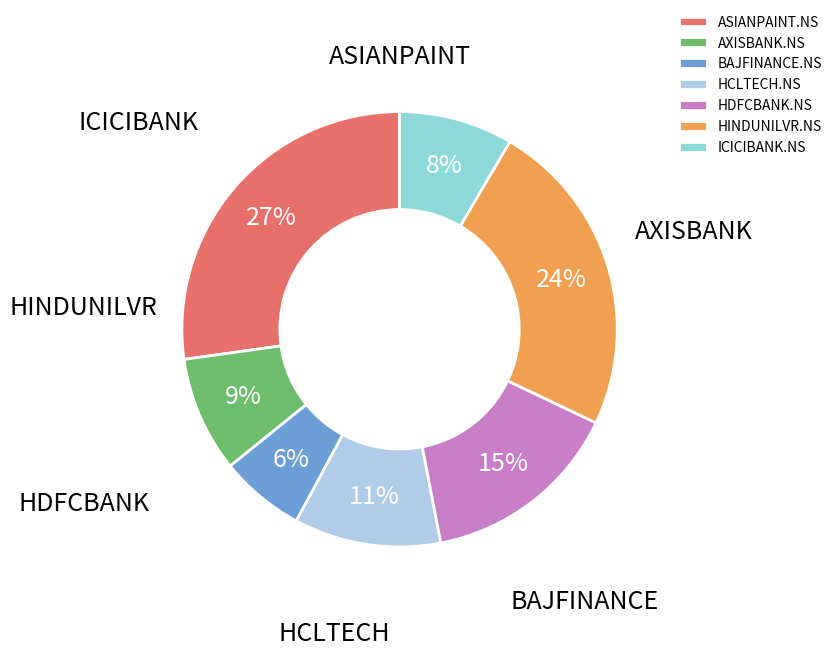

Do BAJFINANCE.NS and HDFCBANK.NS together represent more than half of the pie?

No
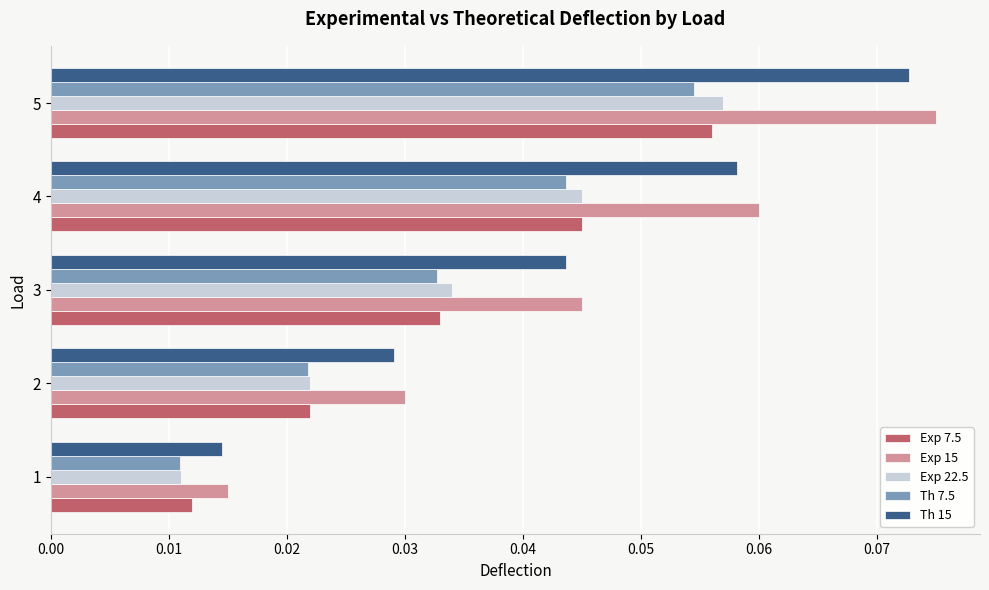

At how many categories does at least one series exceed 0?

5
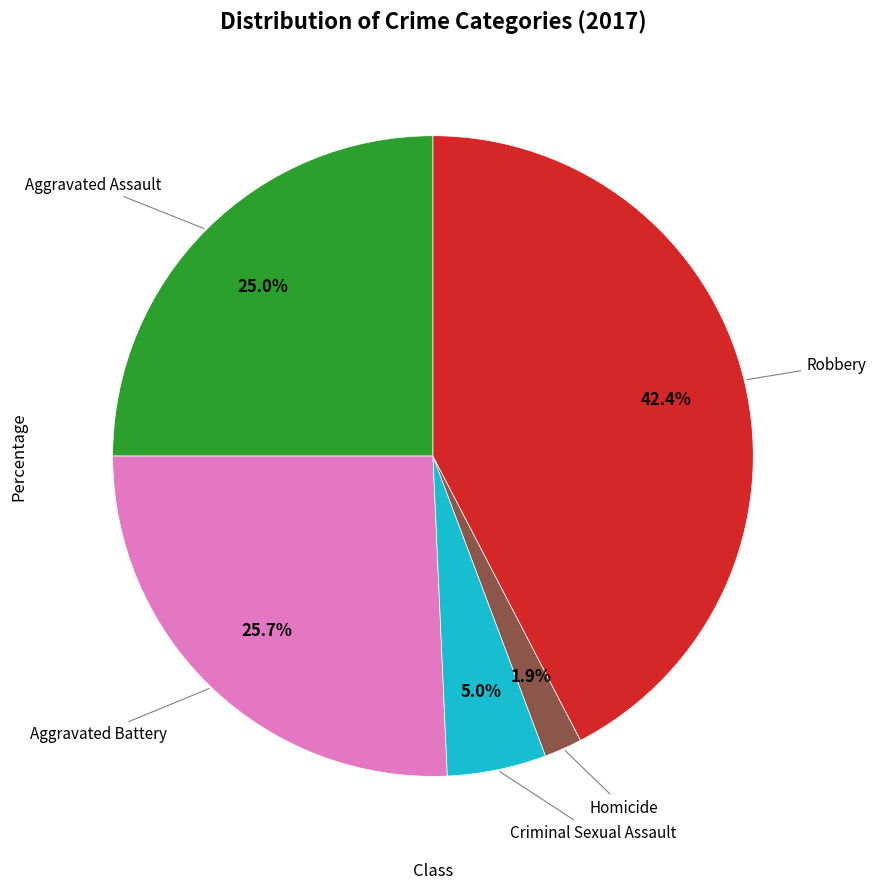

Is there any slice that represents more than half of the pie?

No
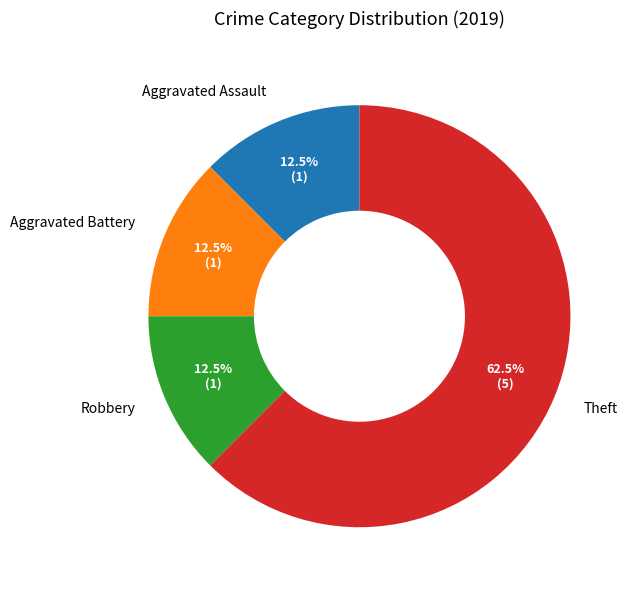

Is Theft the majority of the pie?

Yes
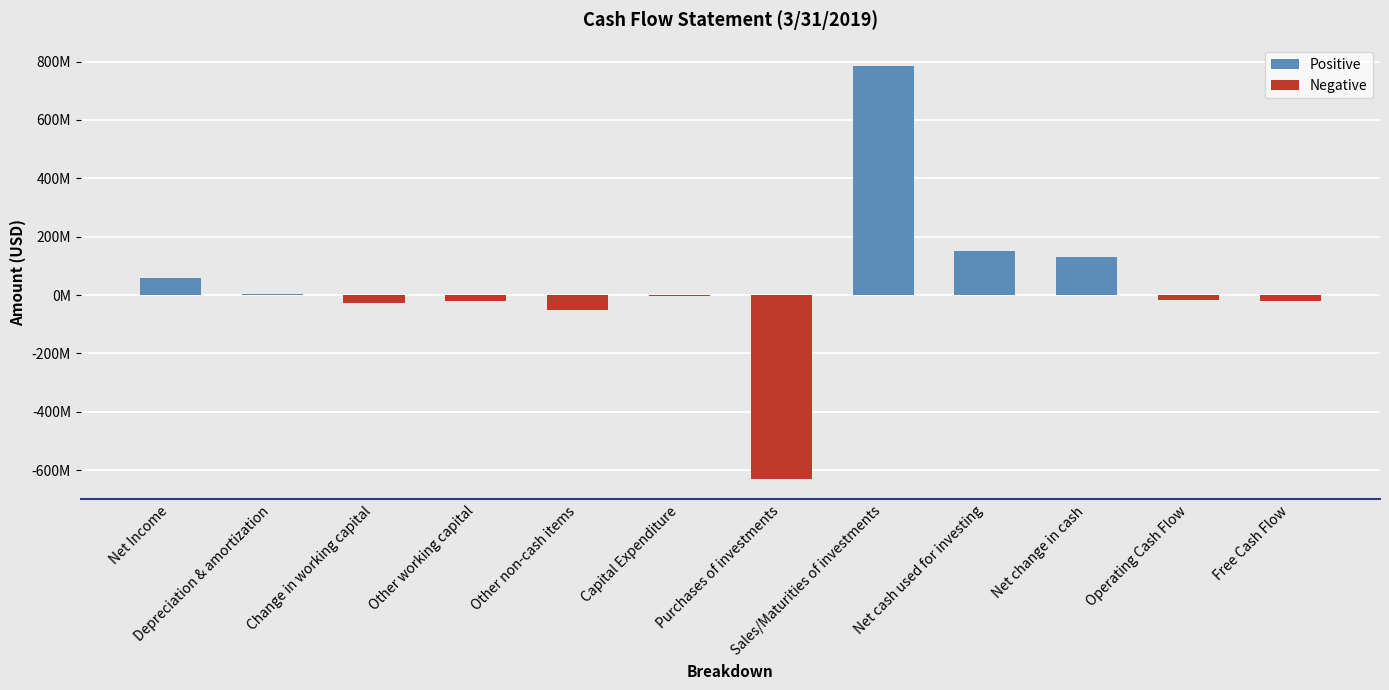

How many negative values are there?

7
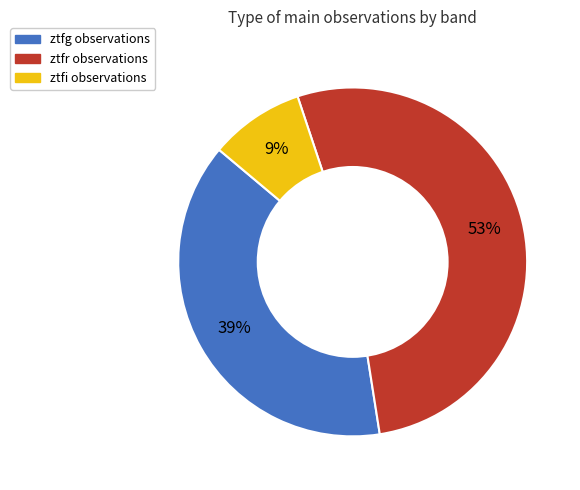

True or false: ztfr accounts for 64% of the total.

False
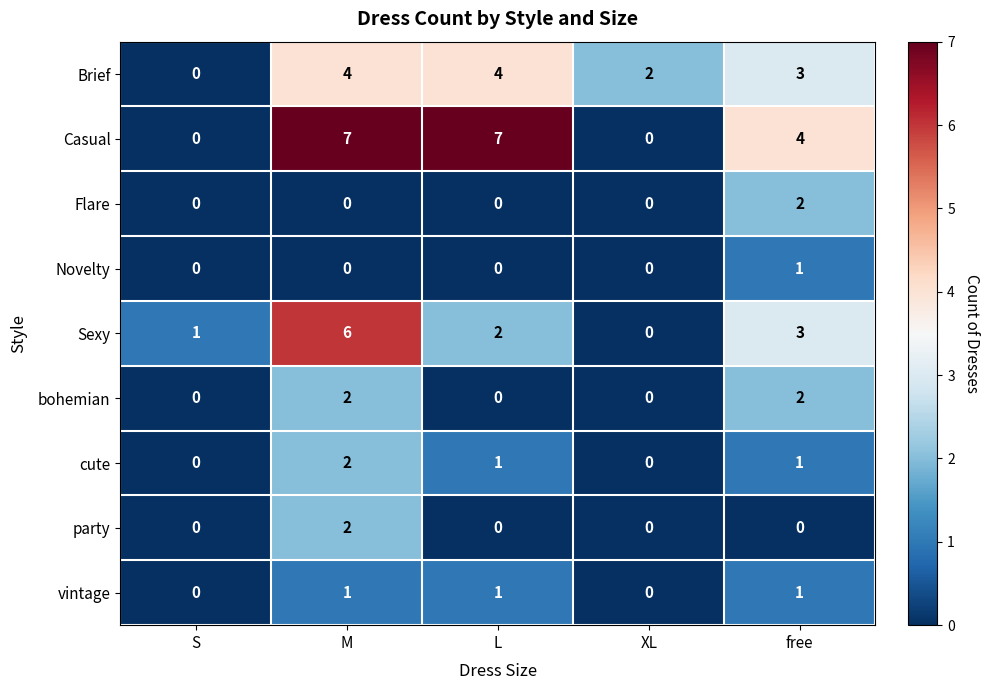

Which series has the widest spread of values?

Casual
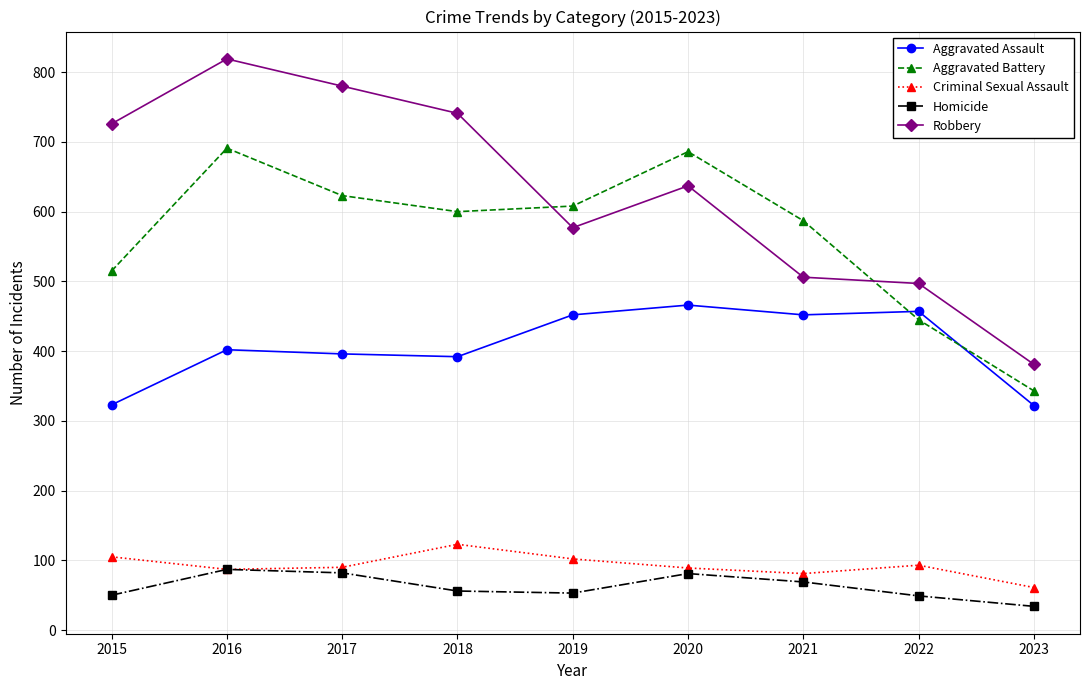

True or false: Robbery has a value of 241 at 2015.

False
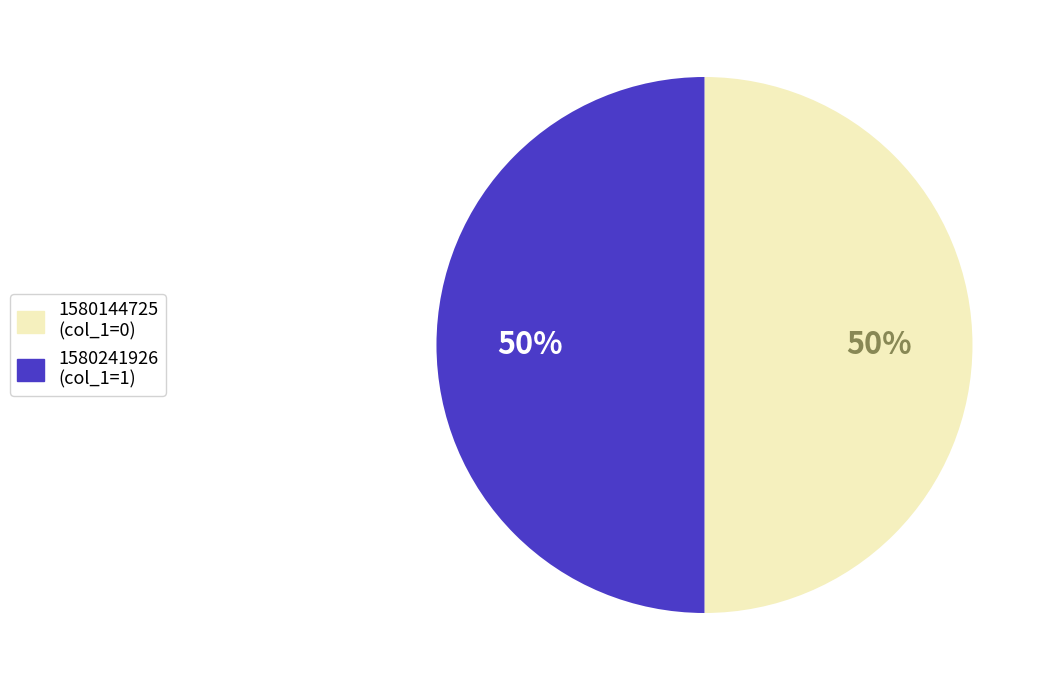

To the nearest percent, what is the combined percentage of 1580144725 and 1580241926?

100%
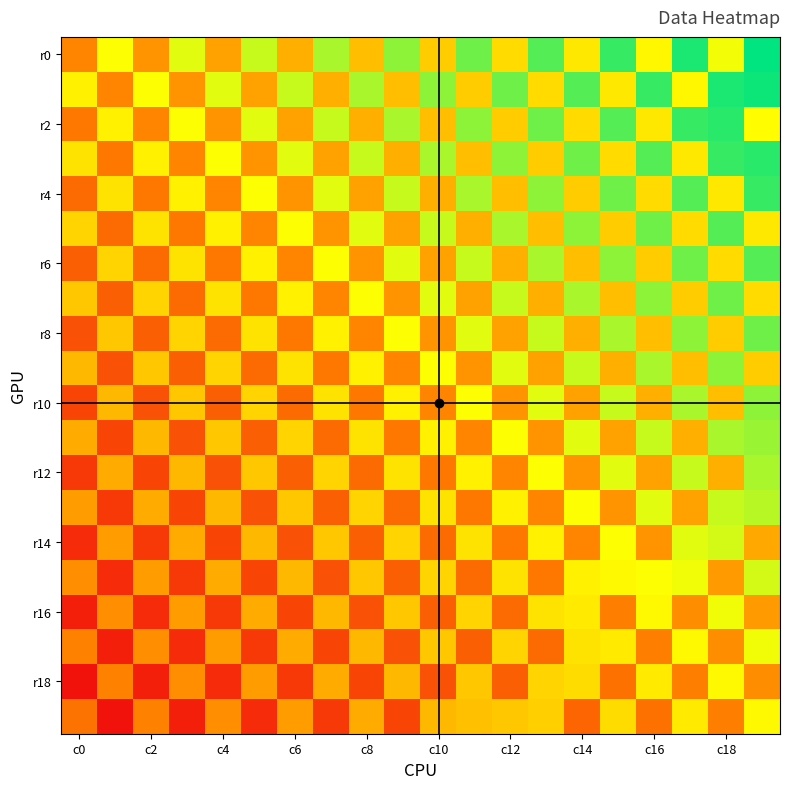

Count the number of data series in this chart.

20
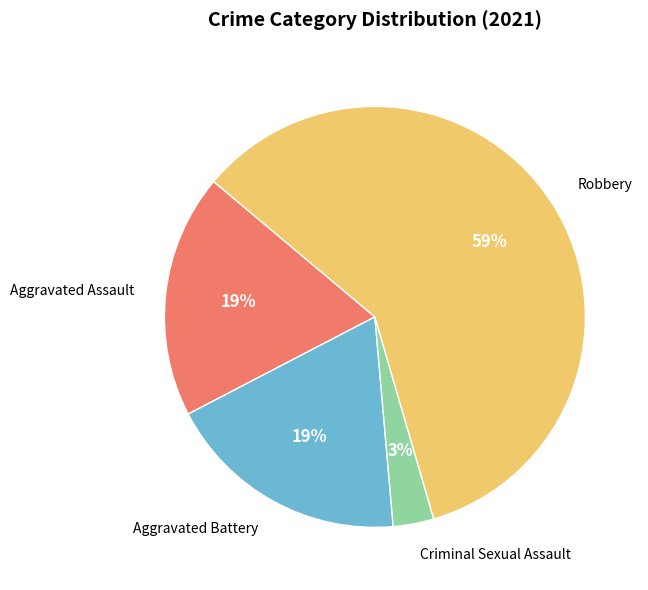

Between Aggravated Assault and Robbery, which is larger?

Robbery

+++

*Work task:* Copy all of the data above word for word, leaving out the pictures.

*Solution to this problem:*
Do BAJFINANCE.NS and HDFCBANK.NS together represent more than half of the pie?

No

At how many categories does at least one series exceed 0?

5

Is there any slice that represents more than half of the pie?

No

Is Theft the majority of the pie?

Yes

How many negative values are there?

7

True or false: ztfr accounts for 64% of the total.

False

Which series has the widest spread of values?

Casual

True or false: Robbery has a value of 241 at 2015.

False

To the nearest percent, what is the combined percentage of 1580144725 and 1580241926?

100%

Count the number of data series in this chart.

20

Between Aggravated Assault and Robbery, which is larger?

Robbery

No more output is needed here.